As a young girl, with step brothers.



Later, I was teased for things like having a slight  lisp, walking with my feet turned out, but these seem minor. I suspect nearly everyone is ostracized in this way. The pointing out of these “flaws” actually motivated me to work on them until they were (almost) unnoticeable. If anything, I became more of an insider, part of the group that marginalized the “other” during most of the rest of my school years. I wouldn’t say I was a “Mean Girl,” but I sure didn’t step up and speak out when others were being shunned or treated hurtfully.

Teenage me, insecure.


In my first marriage, I accepted the role of a stay-at-home wife and mom. Although I had a degree, and a strong will, I sat through jokes, comments, and slights made by men who, gathered together and consuming alcohol, were supposed to be “funny” but were demeaning to women in general, and to those present in particular. I stayed quiet while my husband openly “checked out” and flirted with other women. I worked in restaurants where women were treated like objects to be groped in the kitchen by cooks and even managers. It barely crossed my mind that any of these things were other than typical male behavior that had to be endured.
The church, an attraction for terrorists.

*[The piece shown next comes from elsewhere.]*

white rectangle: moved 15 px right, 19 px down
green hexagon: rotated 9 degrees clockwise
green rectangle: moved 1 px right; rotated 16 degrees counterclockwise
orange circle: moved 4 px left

Now, having been a minister for twenty years, I have witnessed and listened to tales of members of congregations treating ministers horribly. These people have been willing to use tactics that are so similar to those of terrorists that it is alarming. Indeed, I am not the first person to use the phrase “terrorists in the church.” Vague and indirect threats, surveillance, manipulation, secret meetings, misinformation, and much more have led to ministers’ resignations, terminations, upheaval in congregations, lack of trust in our community, dire financial and professional consequences, and yes.. I would argue, suicide and early death. Because ministers care about the other people in the congregation, as well as their own future, they often leave without pointing fingers, and the terrorism continues. This occurs across denominations. So, yes, there have been times when, as a clergy person, I have felt like a marginalized person, a person with no power, no agency, unable to express the truth or to be believed.

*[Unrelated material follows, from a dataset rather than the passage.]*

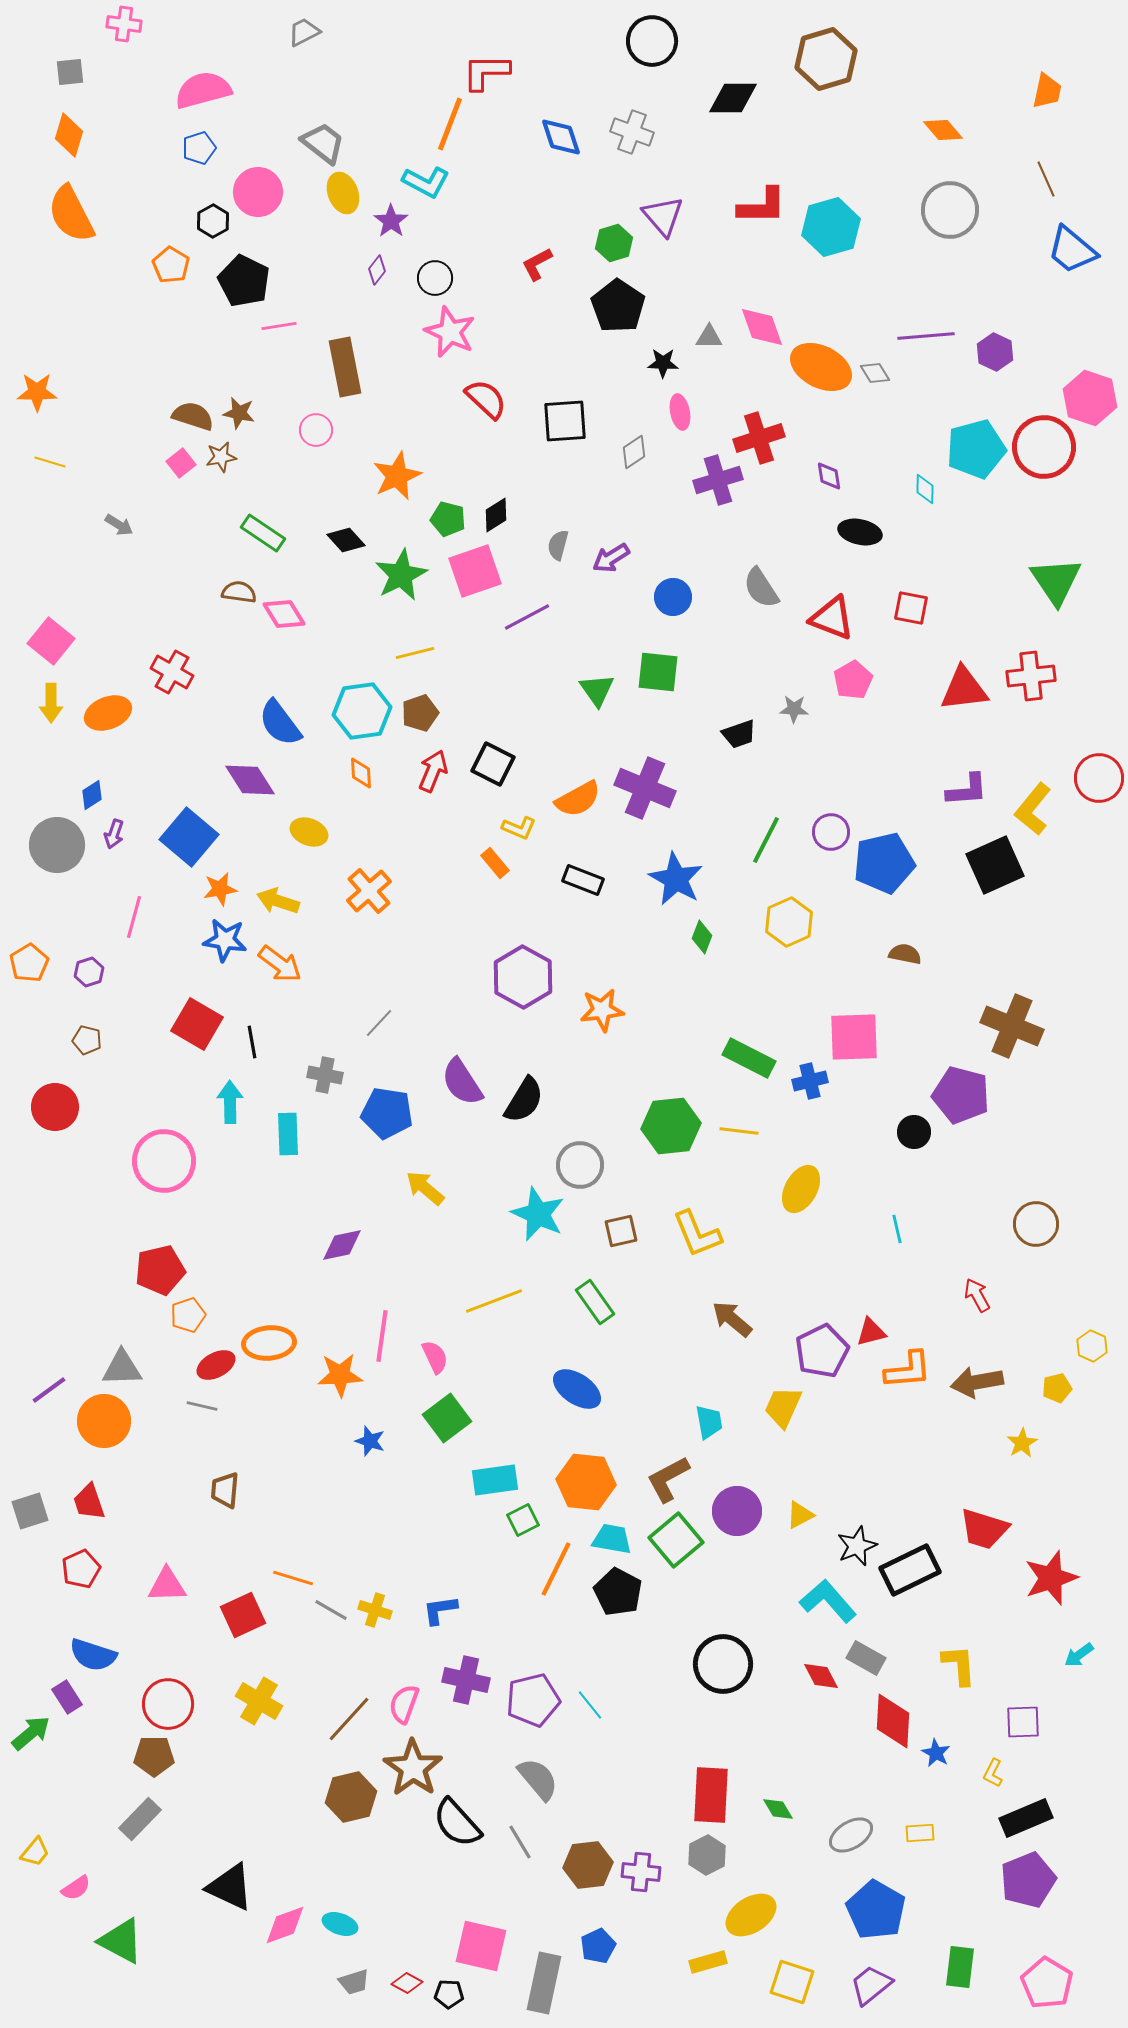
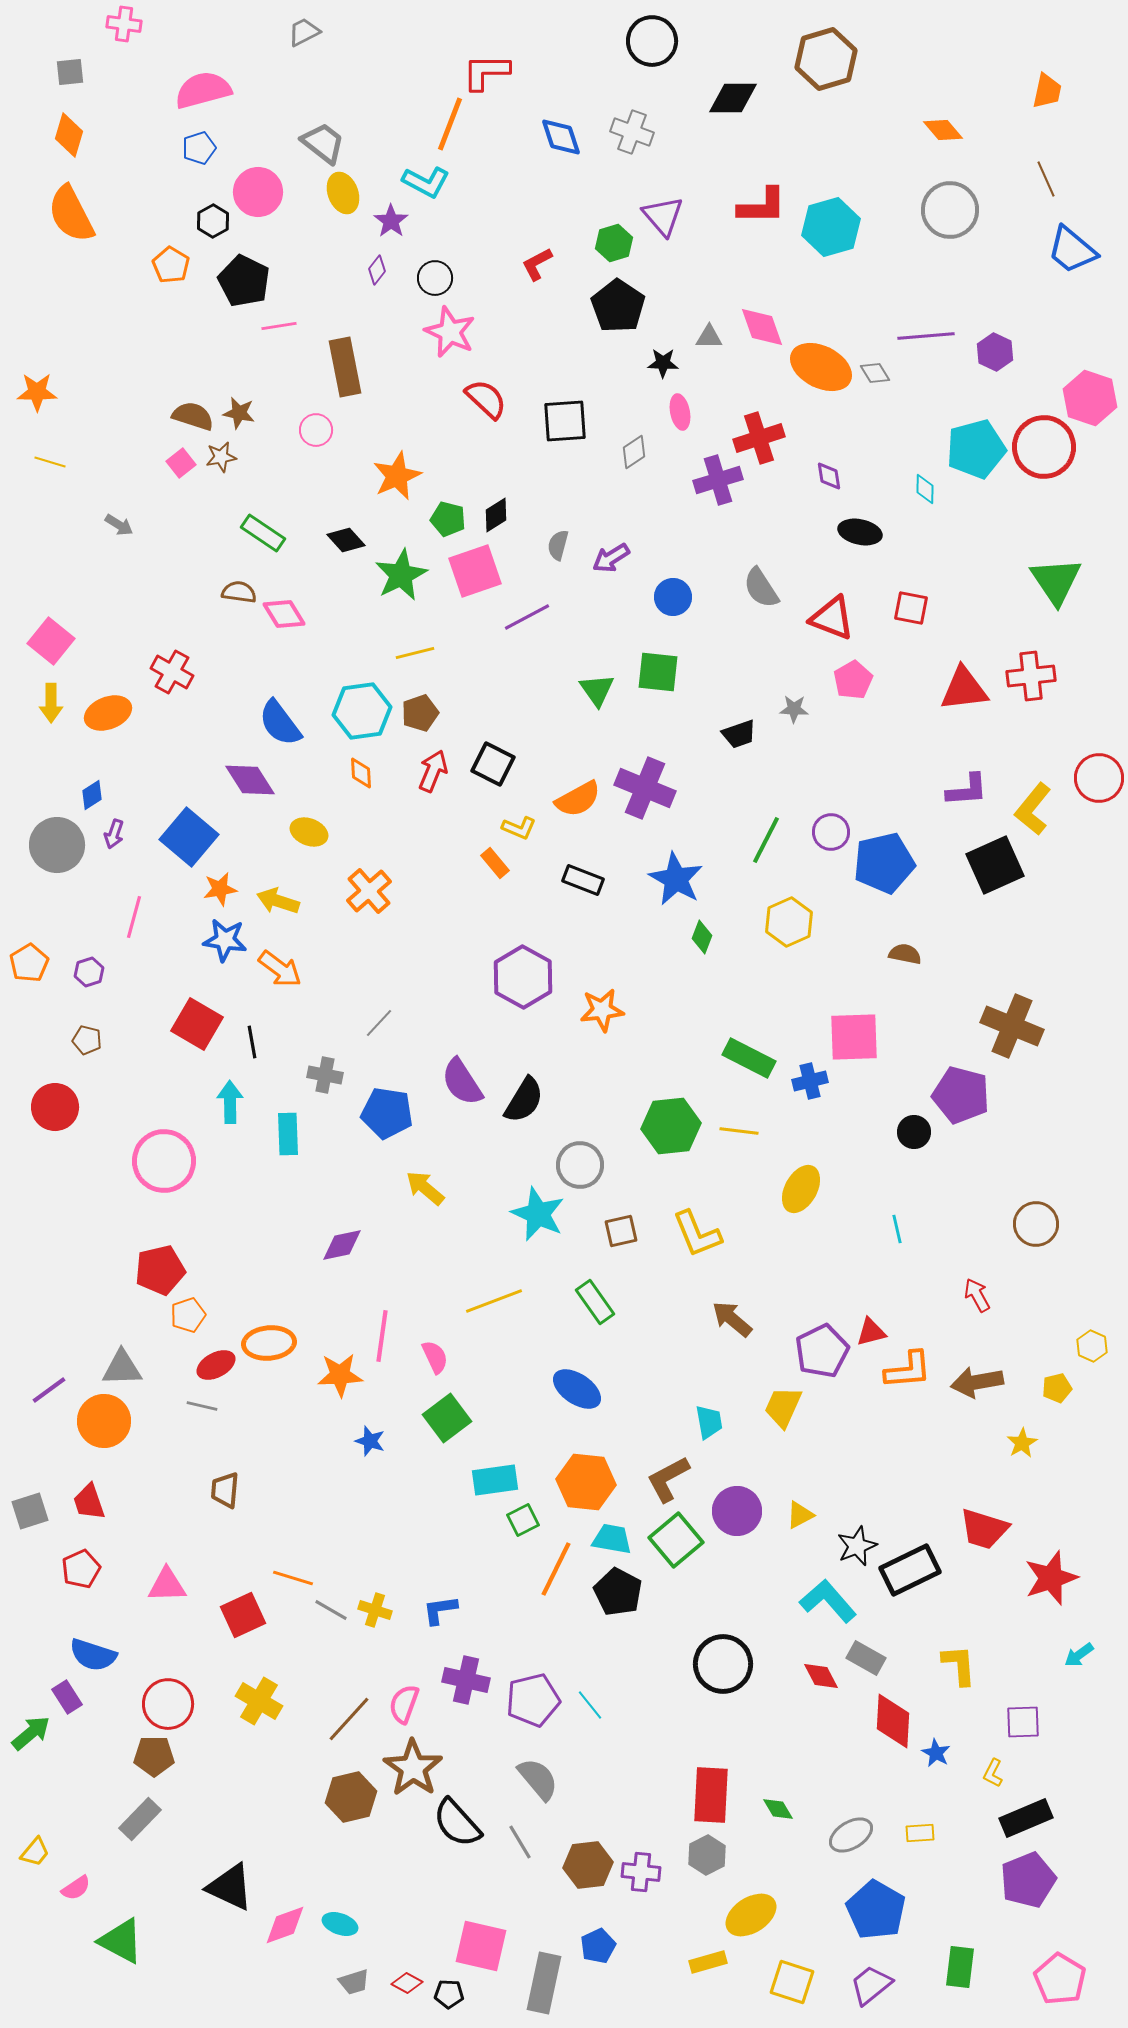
orange arrow at (280, 964): moved 5 px down
pink pentagon at (1047, 1983): moved 13 px right, 4 px up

Nonetheless, I grew up and understood the issues surrounding my mother's untimely death and gleaned ways to cope. I was able to leave the marriage in which I felt demeaned and diminished, although I know that many women still bear this fate. And, although I faced the terrorism of antagonists in the church on numerous occasions, I gleaned tools to endure them, and I knew that ultimately I could leave ministry if I must.

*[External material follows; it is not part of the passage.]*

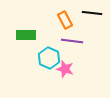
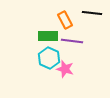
green rectangle: moved 22 px right, 1 px down
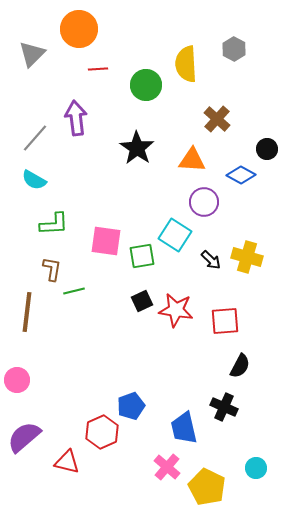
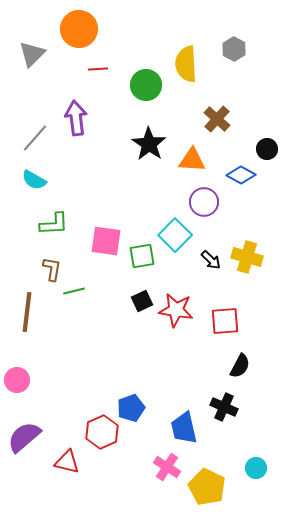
black star: moved 12 px right, 4 px up
cyan square: rotated 12 degrees clockwise
blue pentagon: moved 2 px down
pink cross: rotated 8 degrees counterclockwise
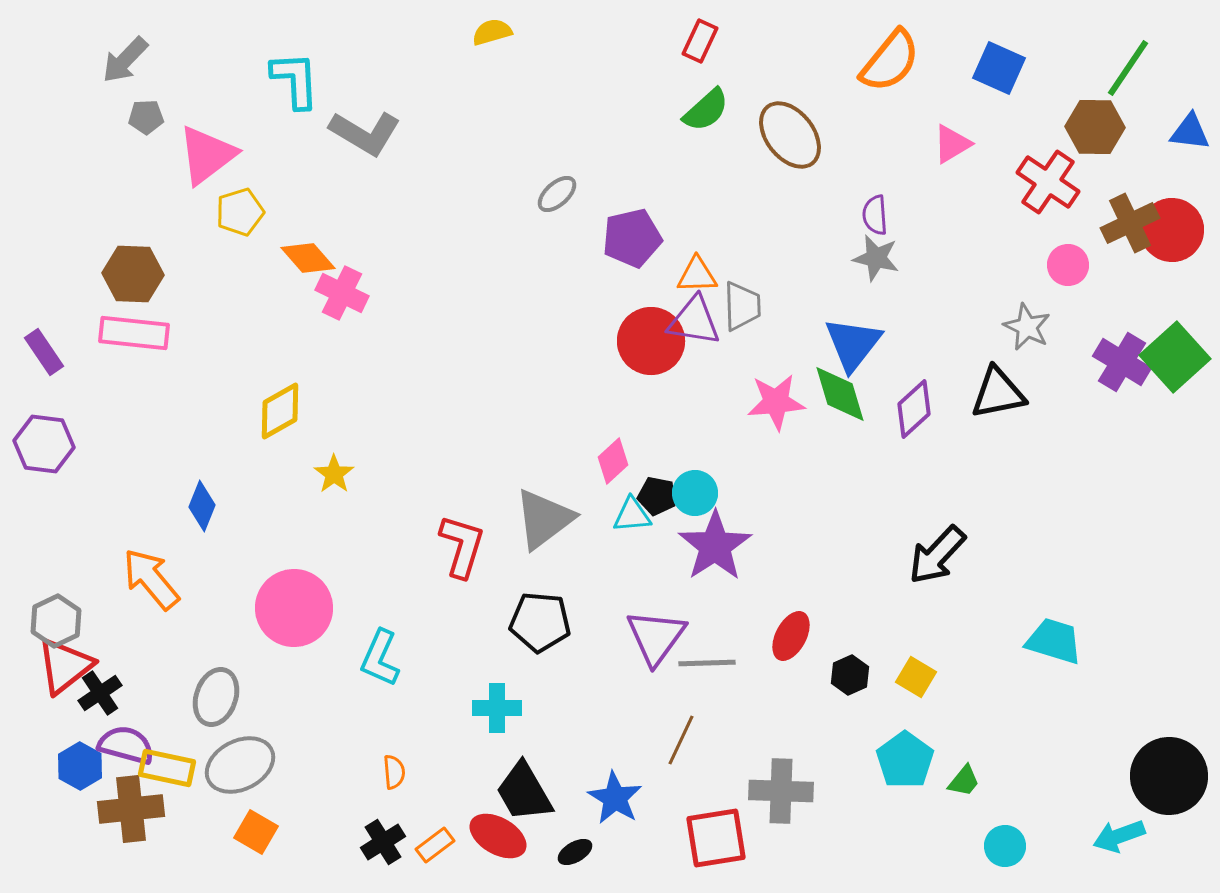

It was not until, after adopting our son Seth, an autistic child who is now ten, that I experienced a fraction of what a person of color might. Because his disability is visible to others, because it is something he will always live with, and because there are so many stereotypes and misconceptions about Autism and ASD (Autism Spectrum Disorders) I have experienced, and witnessed him experience, judgment, cruelty, shunning, inequity, dismissal, and assumptions of every stripe from strangers and church members and even "family." It was in this arena that I finally glimpsed, perhaps, an iota of what a person of color must feel. Anger, rage, indignation, and even fury at the insensitivity and downright cruelty of human beings. And yet, I have also realized that I have been less compassionate than I ought to have been before Seth became a part of my life. Besides being a treasure, he has taught me innumerable lessons.
Seth & his teacher 2015


Now. All of this aside, I walk into the world each day with a freedom, a passport, a red carpet, and open doors.. all because of one thing. The color of my skin. But from this time on, I do not take that for granted.

For every privilege I accept, for everything that I have been given for free, including the benefit of the doubt, I will stand up for, fight for, argue for, the rights and freedoms of a person of color. It’s the least I can do.